I was very fortunate to meet and interview Layton several times during the 1990's as I worked on my Ph.D. dissertation, the focus of which was the advancement of three consecutive little presses that span the rise and development of Modern poetry in Montreal. Layton was involved in the first two enterprises - with John Sutherland and Louis Dudek, in First Statement Magazine and Press, and with Ray Souster and Louis Dudek in Contact Magazine and Press. At our initial interview he recalled, with a great deal of affection, the first meeting he had with Louis Dudek at McGill University's Literary Society, after which the two walked home across the Jacques Cartier Bridge. Believing each had found a fellow visionary and soul mate in the other, they stopped at the centre and declared to the world, as loudly as they could, that they were going to produce what was required for Canadian literature to be recognized as serious and important. Layton spent the rest of his life living up to that commitment.

Each consecutive collection of Layton's poems confronts what it is to be a writer, a poet, and a Canadian. He focuses a microscopic gaze onto the smallest detail of the smallest living organism and makes each significant and magnificent. In his work he celebrates all that lives and breathes, and he challenges his readers to do the same. That is what real literature is about. It is not something to be studied for three hours every week - it is something to be reveled in, to be breathed in and exhaled. It reflects and reveals the essence of life - the essence that fuelled Layton to continually search for deeper meanings and greater challenges than those that confronted him on a daily basis. That was his gift and his curse.
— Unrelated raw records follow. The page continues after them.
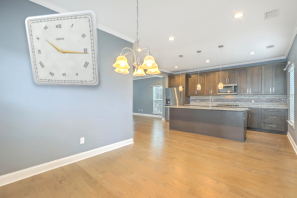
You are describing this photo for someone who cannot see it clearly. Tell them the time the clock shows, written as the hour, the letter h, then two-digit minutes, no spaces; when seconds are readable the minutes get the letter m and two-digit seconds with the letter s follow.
10h16
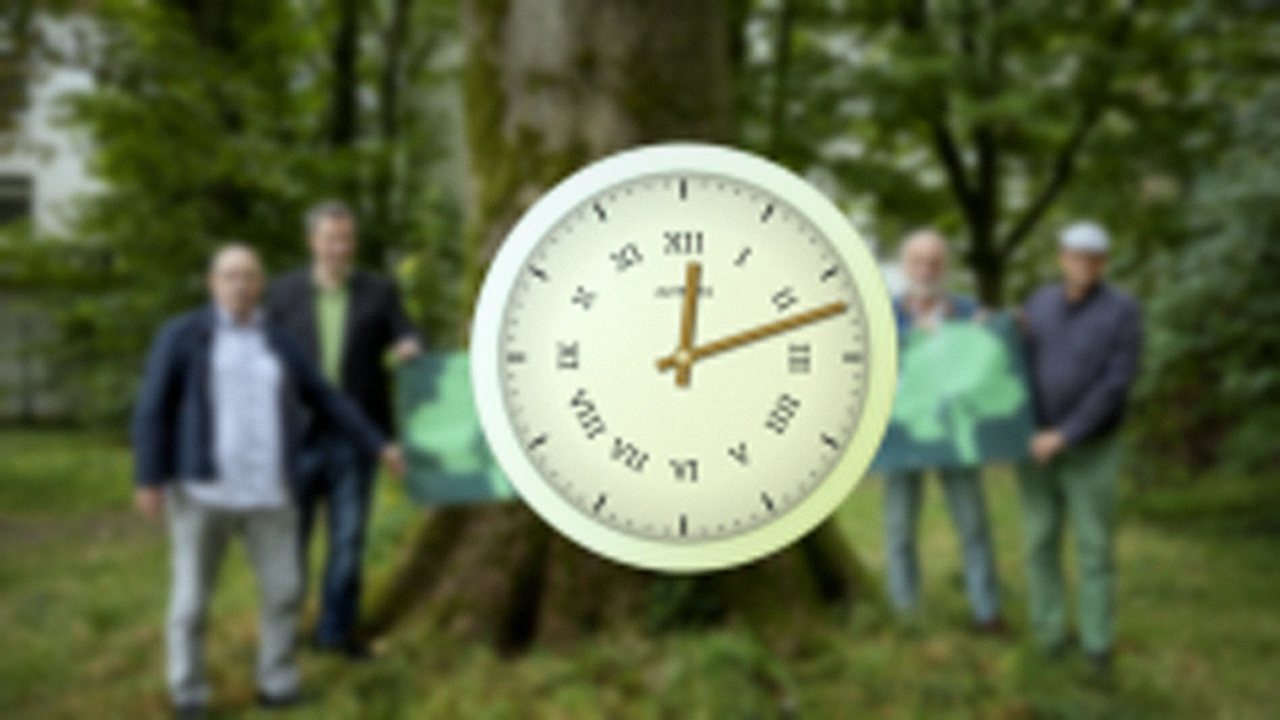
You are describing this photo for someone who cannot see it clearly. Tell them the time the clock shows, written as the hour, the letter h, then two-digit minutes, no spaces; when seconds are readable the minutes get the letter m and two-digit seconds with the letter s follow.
12h12
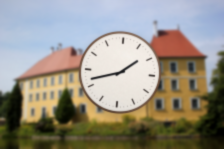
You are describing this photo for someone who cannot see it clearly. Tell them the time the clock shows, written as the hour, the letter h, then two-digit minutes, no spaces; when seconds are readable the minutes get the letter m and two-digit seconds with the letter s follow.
1h42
From Cerberus, to Red Carpet for the Sun, to the Improved Binoculars and more than thirty five or so more books, Layton exposed himself, believing that the poetry that came out of him was important - that poetry inspires people to consider and connect with the world in which they live, and, as a result, contribute to making it a better place. In return, he was awarded the Governor General's Award, in 1959, the Order of Canada in 1976, and he was nominated for the Nobel Prize for Literature in 1981. Beyond these awards, however, Layton died, on January 4, 2006, with the knowledge that while his life might end, his words, his ideas and his images will live forever...

I have dipped my broomstick into the life swirling around me and written it into the hearts and speech of men. Yahoos, sex-drained executives, pimps and poetasters, limping critics, graceless sluts and the few, the rare few, who gave me moments of insight or ecstasy: I am crazy enough to think I have given them immortality. (1)
I celebrate him.



(1) Layton, Irving. "Foreword" The Collected Poems of Irving Layton. Toronto: McClelland & Stewart. 1971.